If William Faulkner loved, or at least imagined what Callie Barr saw happening to her children, what her children saw happening to her, or even what Barr and her children saw happening to the Faulkner family, he could never say, “If we in America have reached that point in our desperate culture when we must murder children….” Faulkner would have known that you cannot love any child in the United States of America if you refuse to accept that this nation was born of a maniacal commitment to the death, destruction, and suffering of black, brown, and indigenous children and a moral annihilation of white children. Faulkner would have accepted that there has never been a time in this desperate nation’s history when American grown folk have refused to murder children.
This is not breaking news.
This is not a deep reading of our nation’s habits.
This is not a progressive or remotely radical reading of our nation.
This is wholly descriptive.
This is why Donald Trump is president, why black men are 13 times more likely to be shot and killed with guns in this country, why a nation that parades its big guns thinks it has the moral authority to audaciously tell its children and its black folk what to do with their little guns. This is why we talk so much about the stock market and so little about income inequality; why mass incarceration, mass evictions, mass sexual violence, and mass shootings are American specialties; why 17 people were killed in a Parkland, Florida, school last month; why Stephon Clark was shot 20 times in his grandmama’s backyard; why thousands of children will die before summer and hundreds of thousands more cannot afford healthy breakfasts, lunches, and dinners; why we are a nation of addicts quick to diagnose other people’s addictions; why so many of us long to be skinnier but not healthier; why we are obsessed with forgetting what we don’t want to be true; why we never admit that we are really good at violence because schools, churches, politicians, and parents taught us to be really good at violence; why Donald Trump—the worst of men, the worst of white folk, and the worst of Christians—has encouraged some teachers to come to school armed; and why the Mississippi House of Representatives just passed House Bill 1083, which would presumably allow big black teachers like me to carry guns into our classrooms.

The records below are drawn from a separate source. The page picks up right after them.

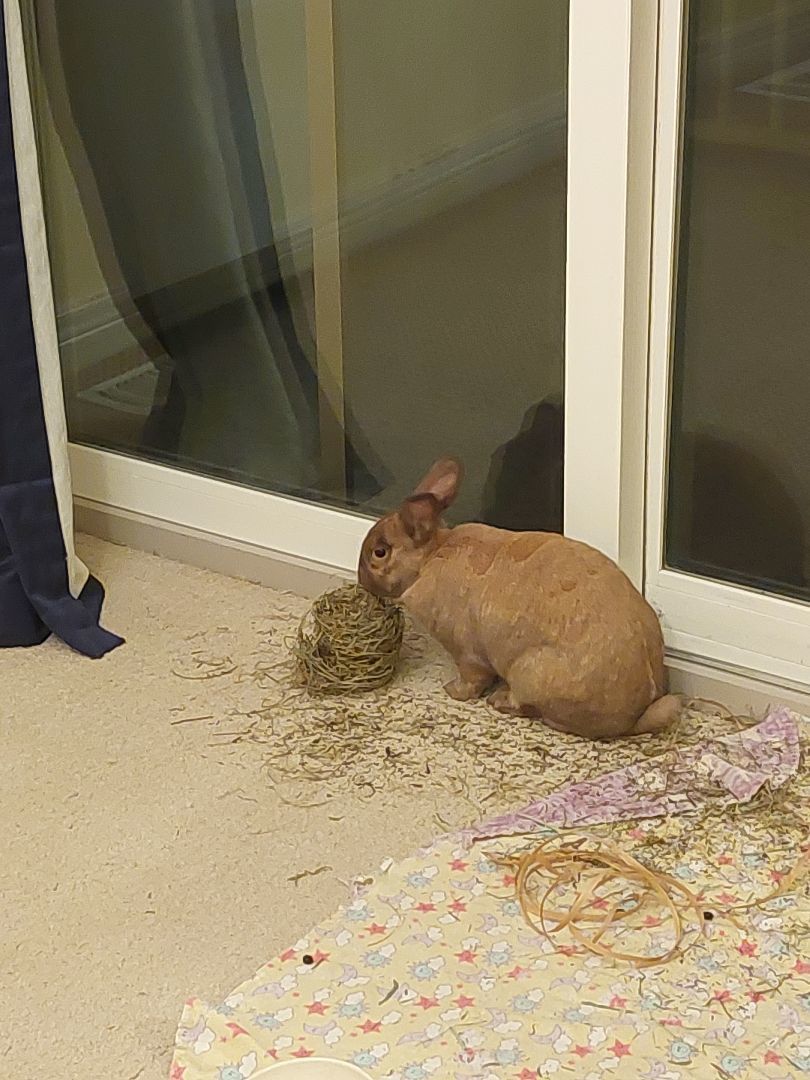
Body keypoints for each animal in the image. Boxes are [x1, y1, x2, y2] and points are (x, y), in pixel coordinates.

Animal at [358, 458, 681, 740]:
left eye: (380, 552)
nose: (362, 580)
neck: (430, 556)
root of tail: (633, 717)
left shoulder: (466, 652)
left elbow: (472, 679)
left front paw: (452, 691)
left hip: (529, 672)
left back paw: (500, 700)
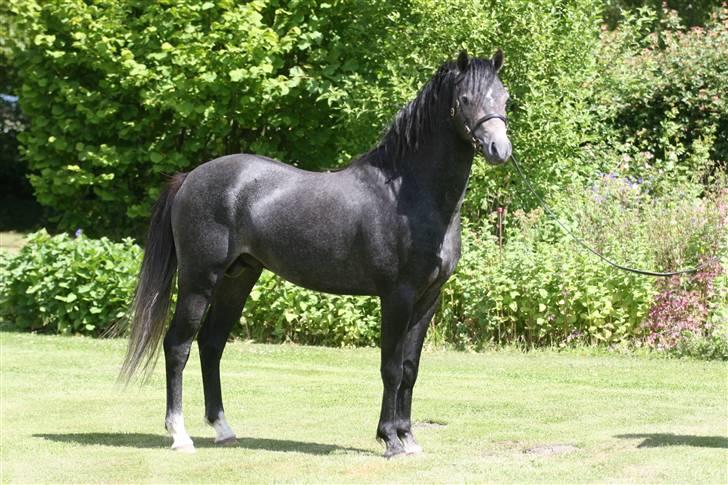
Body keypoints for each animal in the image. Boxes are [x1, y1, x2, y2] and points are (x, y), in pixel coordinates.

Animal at [120, 50, 512, 458]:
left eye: (505, 98)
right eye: (464, 99)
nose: (500, 150)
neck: (406, 194)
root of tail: (190, 178)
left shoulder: (428, 298)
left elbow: (409, 369)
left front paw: (408, 438)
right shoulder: (397, 296)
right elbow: (390, 368)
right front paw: (390, 439)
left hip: (237, 278)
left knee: (211, 345)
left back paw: (223, 428)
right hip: (199, 281)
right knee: (177, 345)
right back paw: (180, 435)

All in the name of safety.
And order.
And freedom.
And love.
This, and the fact that America has always been a desperate culture where grown Americans encourage and sanction the murder and suffering of its children, make me afraid to ever own or handle a gun. I know I’d use it. I am a big black man who does not have children partially because I know I’d have to get a gun. I’d have to get a gun if I had children because I have been taught that guns are how men—big and small, black, Latinx, and white—protect their children from violence in America.